Aaron Craythorn had never traveled to New York City before he decided to answer a call for help and take care of some of the sickest COVID-19 patients in our country. Craythorn works as a respiratory therapist for Mountain View Hospital. He recently spent six weeks in the Bronx treating patients with the coronavirus.

“I was at work in April when I got a call asking if I would go to New York,” said Craythorn. “As soon as I hung up from the call, I turned to my boss and told him about the offer. He encouraged me to go and promised to hold my job for me when I returned.”

Craythorn went home to tell his children and wife. Less than a week later he was in New York City. After a short day of training, Craythorn immediately started caring for patients.

“There were so many people who were sick,” said Craythorn. “Typically, Lincoln Medical Center has one floor dedicated to its ICU. During the crisis, the hospital converted four additional floors to makeshift ICUs, with two patients to a room, so we could treat COVID-19 patients who needed to be put on ventilators.”

Craythorn said most days the hospital had at least 150 patients on ventilators. His first day working in the hospital, he personally took care of 19 patients on ventilators to help them breathe. Unfortunately, not all of the patients recovered from COVID-19.

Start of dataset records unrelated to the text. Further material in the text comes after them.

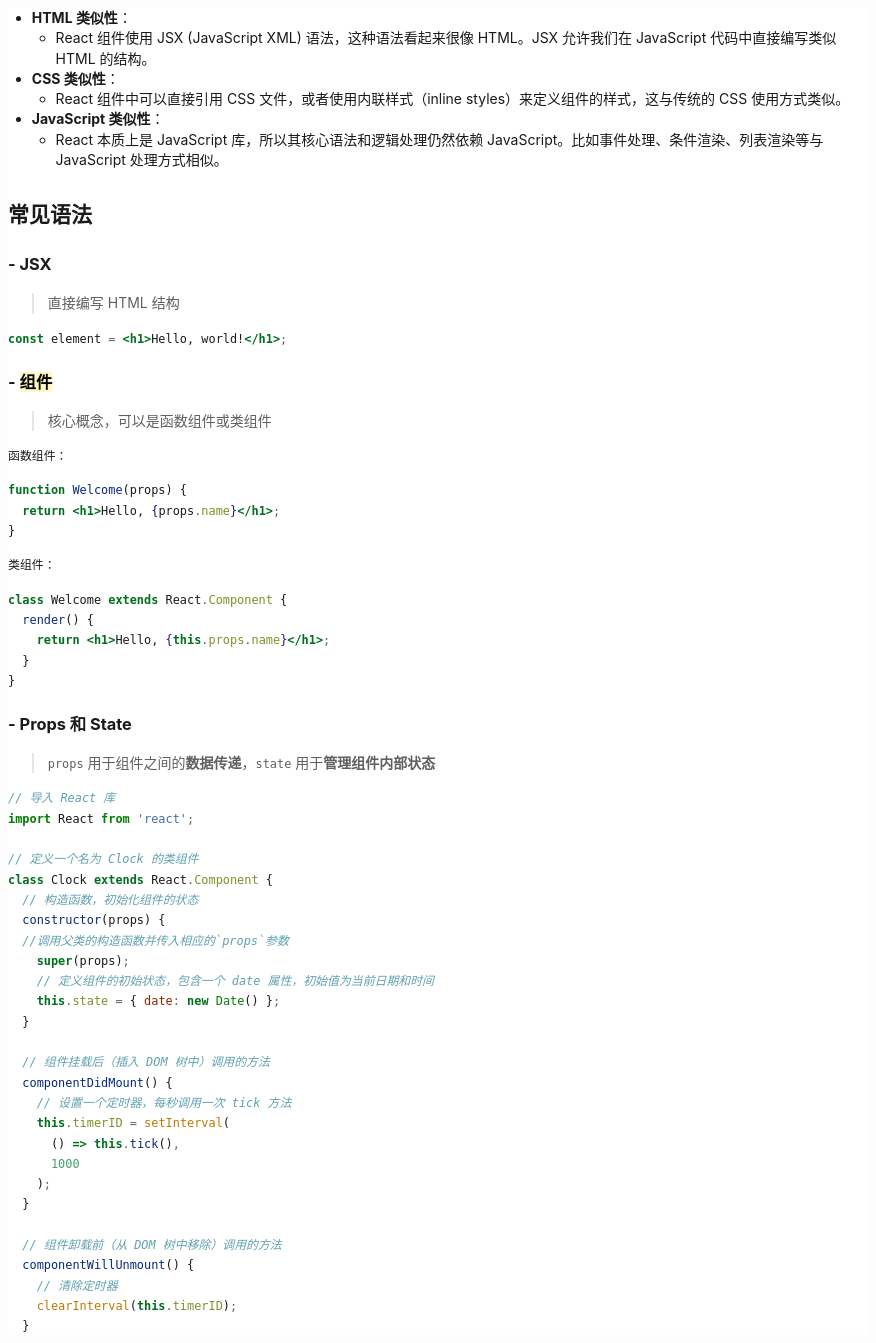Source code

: - **HTML 类似性**：
	- React 组件使用 JSX (JavaScript XML) 语法，这种语法看起来很像 HTML。JSX 允许我们在 JavaScript 代码中直接编写类似 HTML 的结构。
- **CSS 类似性**：
	- React 组件中可以直接引用 CSS 文件，或者使用内联样式（inline styles）来定义组件的样式，这与传统的 CSS 使用方式类似。
- **JavaScript 类似性**：
	- React 本质上是 JavaScript 库，所以其核心语法和逻辑处理仍然依赖 JavaScript。比如事件处理、条件渲染、列表渲染等与 JavaScript 处理方式相似。

## 常见语法

### -  **JSX**
>直接编写 HTML 结构
```jsx
const element = <h1>Hello, world!</h1>;
```

### - <mark style="background: #FFF3A3A6;">组件</mark>
>核心概念，可以是函数组件或类组件

	函数组件：
```jsx
function Welcome(props) {
  return <h1>Hello, {props.name}</h1>;
}
```
	类组件：
```jsx
class Welcome extends React.Component {
  render() {
    return <h1>Hello, {this.props.name}</h1>;
  }
}
```

### -  **Props 和 State**
>`props` 用于组件之间的**数据传递**，`state` 用于**管理组件内部状态**
```jsx
// 导入 React 库
import React from 'react';

// 定义一个名为 Clock 的类组件
class Clock extends React.Component {
  // 构造函数，初始化组件的状态
  constructor(props) {
  //调用父类的构造函数并传入相应的`props`参数
    super(props);
    // 定义组件的初始状态，包含一个 date 属性，初始值为当前日期和时间
    this.state = { date: new Date() };
  }

  // 组件挂载后（插入 DOM 树中）调用的方法
  componentDidMount() {
    // 设置一个定时器，每秒调用一次 tick 方法
    this.timerID = setInterval(
      () => this.tick(),
      1000
    );
  }

  // 组件卸载前（从 DOM 树中移除）调用的方法
  componentWillUnmount() {
    // 清除定时器
    clearInterval(this.timerID);
  }

```
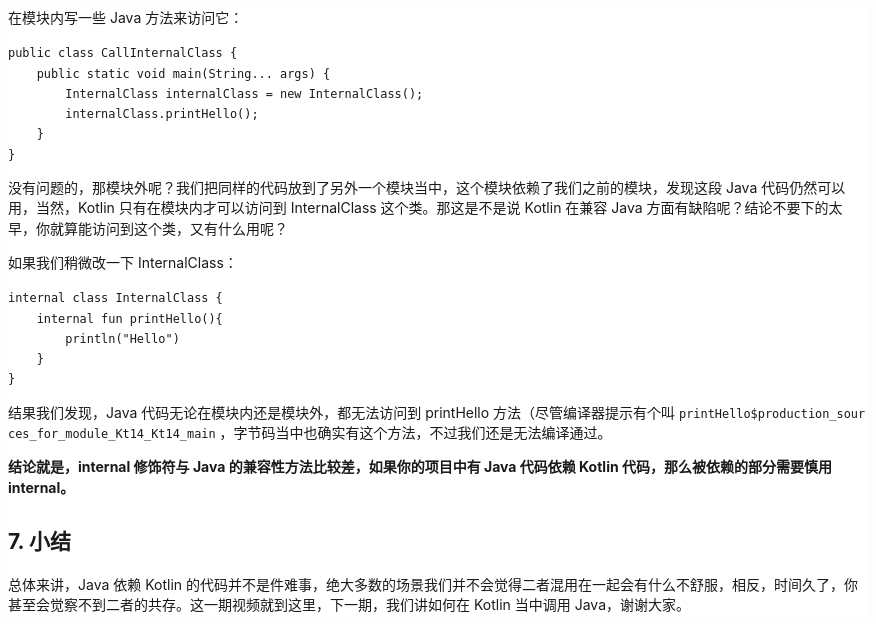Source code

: 

在模块内写一些 Java 方法来访问它：

```
public class CallInternalClass {
    public static void main(String... args) {
        InternalClass internalClass = new InternalClass();
        internalClass.printHello();
    }
}
```



没有问题的，那模块外呢？我们把同样的代码放到了另外一个模块当中，这个模块依赖了我们之前的模块，发现这段 Java 代码仍然可以用，当然，Kotlin 只有在模块内才可以访问到 InternalClass 这个类。那这是不是说 Kotlin 在兼容 Java 方面有缺陷呢？结论不要下的太早，你就算能访问到这个类，又有什么用呢？

如果我们稍微改一下 InternalClass：

```
internal class InternalClass {
    internal fun printHello(){
        println("Hello")
    }
}
```



结果我们发现，Java 代码无论在模块内还是模块外，都无法访问到 printHello 方法（尽管编译器提示有个叫 `printHello$production_sources_for_module_Kt14_Kt14_main` ，字节码当中也确实有这个方法，不过我们还是无法编译通过。

**结论就是，internal 修饰符与 Java 的兼容性方法比较差，如果你的项目中有 Java 代码依赖 Kotlin 代码，那么被依赖的部分需要慎用 internal。**

## 7. 小结



总体来讲，Java 依赖 Kotlin 的代码并不是件难事，绝大多数的场景我们并不会觉得二者混用在一起会有什么不舒服，相反，时间久了，你甚至会觉察不到二者的共存。这一期视频就到这里，下一期，我们讲如何在 Kotlin 当中调用 Java，谢谢大家。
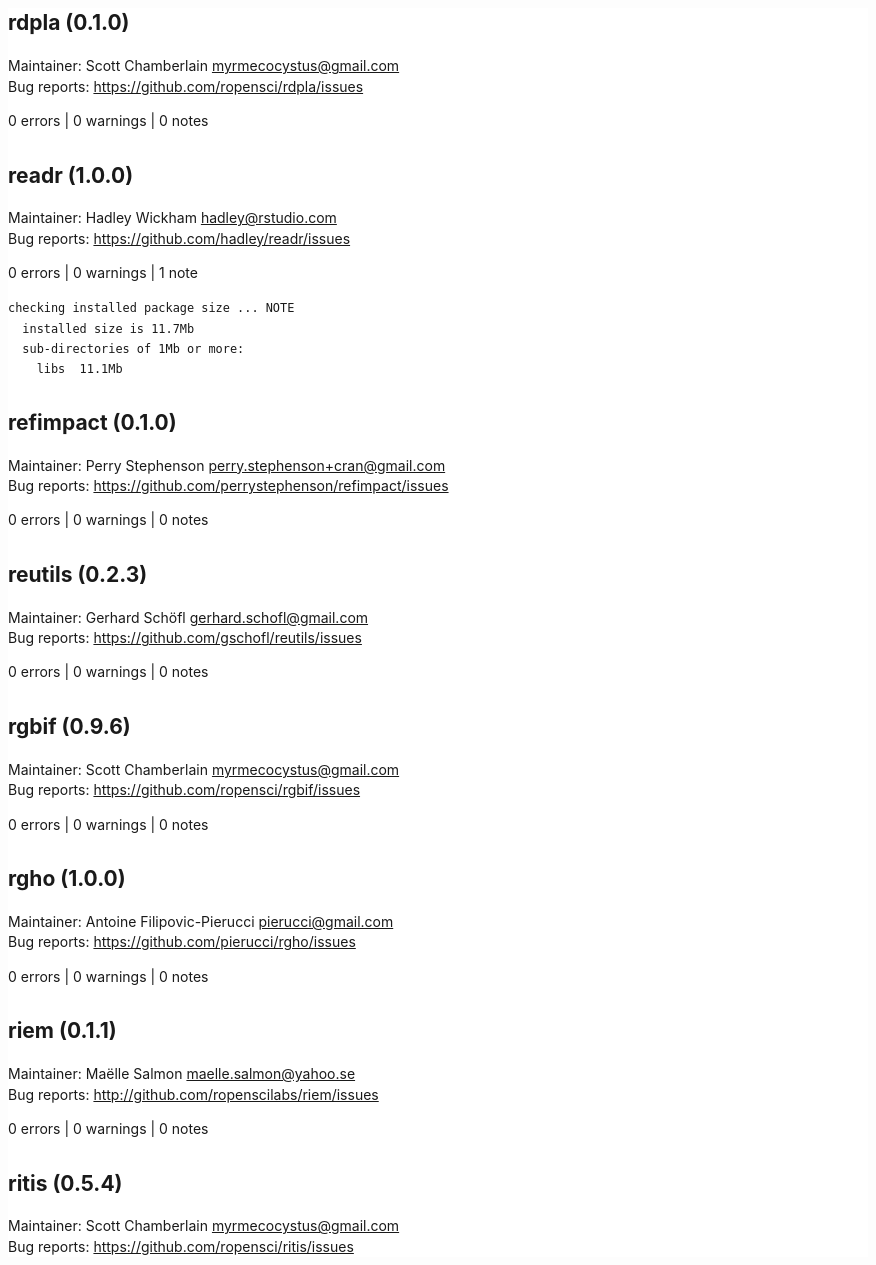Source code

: ## rdpla (0.1.0)
Maintainer: Scott Chamberlain <myrmecocystus@gmail.com>  
Bug reports: https://github.com/ropensci/rdpla/issues

0 errors | 0 warnings | 0 notes

## readr (1.0.0)
Maintainer: Hadley Wickham <hadley@rstudio.com>  
Bug reports: https://github.com/hadley/readr/issues

0 errors | 0 warnings | 1 note 

```
checking installed package size ... NOTE
  installed size is 11.7Mb
  sub-directories of 1Mb or more:
    libs  11.1Mb
```

## refimpact (0.1.0)
Maintainer: Perry Stephenson <perry.stephenson+cran@gmail.com>  
Bug reports: https://github.com/perrystephenson/refimpact/issues

0 errors | 0 warnings | 0 notes

## reutils (0.2.3)
Maintainer: Gerhard Schöfl <gerhard.schofl@gmail.com>  
Bug reports: https://github.com/gschofl/reutils/issues

0 errors | 0 warnings | 0 notes

## rgbif (0.9.6)
Maintainer: Scott Chamberlain <myrmecocystus@gmail.com>  
Bug reports: https://github.com/ropensci/rgbif/issues

0 errors | 0 warnings | 0 notes

## rgho (1.0.0)
Maintainer: Antoine Filipovic-Pierucci <pierucci@gmail.com>  
Bug reports: https://github.com/pierucci/rgho/issues

0 errors | 0 warnings | 0 notes

## riem (0.1.1)
Maintainer: Maëlle Salmon <maelle.salmon@yahoo.se>  
Bug reports: http://github.com/ropenscilabs/riem/issues

0 errors | 0 warnings | 0 notes

## ritis (0.5.4)
Maintainer: Scott Chamberlain <myrmecocystus@gmail.com>  
Bug reports: https://github.com/ropensci/ritis/issues

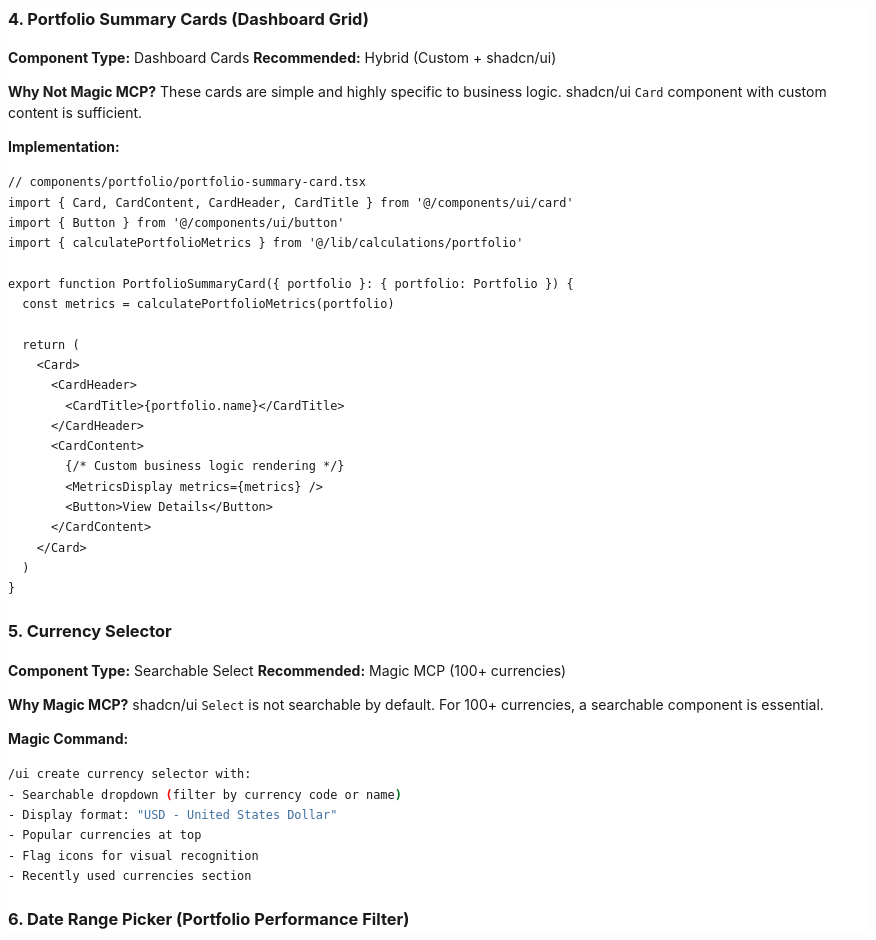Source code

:### 4. Portfolio Summary Cards (Dashboard Grid)

**Component Type:** Dashboard Cards
**Recommended:** Hybrid (Custom + shadcn/ui)

**Why Not Magic MCP?** These cards are simple and highly specific to business logic. shadcn/ui `Card` component with custom content is sufficient.

**Implementation:**

```tsx
// components/portfolio/portfolio-summary-card.tsx
import { Card, CardContent, CardHeader, CardTitle } from '@/components/ui/card'
import { Button } from '@/components/ui/button'
import { calculatePortfolioMetrics } from '@/lib/calculations/portfolio'

export function PortfolioSummaryCard({ portfolio }: { portfolio: Portfolio }) {
  const metrics = calculatePortfolioMetrics(portfolio)

  return (
    <Card>
      <CardHeader>
        <CardTitle>{portfolio.name}</CardTitle>
      </CardHeader>
      <CardContent>
        {/* Custom business logic rendering */}
        <MetricsDisplay metrics={metrics} />
        <Button>View Details</Button>
      </CardContent>
    </Card>
  )
}
```

### 5. Currency Selector

**Component Type:** Searchable Select
**Recommended:** Magic MCP (100+ currencies)

**Why Magic MCP?** shadcn/ui `Select` is not searchable by default. For 100+ currencies, a searchable component is essential.

**Magic Command:**

```bash
/ui create currency selector with:
- Searchable dropdown (filter by currency code or name)
- Display format: "USD - United States Dollar"
- Popular currencies at top
- Flag icons for visual recognition
- Recently used currencies section
```

### 6. Date Range Picker (Portfolio Performance Filter)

“People died every day. It was not safe for visitors to be in the hospital, so, sadly, these patients were alone. I think everyone who worked in the hospital felt the responsibility to be with these patients – especially the ones who were very sick. If a patient was dying we were the only ones who could provide comfort and help usher them from this life onto the next.”

While the days were filled with many tough moments, Craythorn says there were also moments of celebration.

“Every time a patient successfully was taken off of a ventilator, the hospital would play music across all of the floors. And each morning, the hospital started the day off by announcing how many patients were successfully breathing on their own again and how many people had been discharged. It felt very good to know some patients were returning to their families.”

Craythorn flew home on May 30. By the time he left, cases were falling and all of the COVID-19 patients were once again being treated on the normal ICU floor. He returned to work at Mountain View Hospital on June 14.

“It feels good to be back at Mountain View Hospital. The team was very supportive of my work in New York City. My team members checked in on me but they also checked in with my family to make sure they were doing alright while I was gone,” said Craythorn. “A lot of doctors have asked me about what I learned and I hope it will allow our community to be more prepared.”

“The real heroes in the fight against the coronavirus are the healthcare workers on the front lines,” said James Adamson, CEO of Mountain View Hospital. “We are incredibly proud of all of our team members and the work they are doing right now. However, we are blown away by the sacrifices Aaron and others have made to go and serve in COVID-19 hot spots across the country.”

After seeing the impacts of the pandemic in New York, Craythorn encourages Idahoans to take the coronavirus seriously. He says it is important we all continue to wash our hands frequently, avoid touching our faces and be aware of how close we are to others to help curb the spread of COVID-19.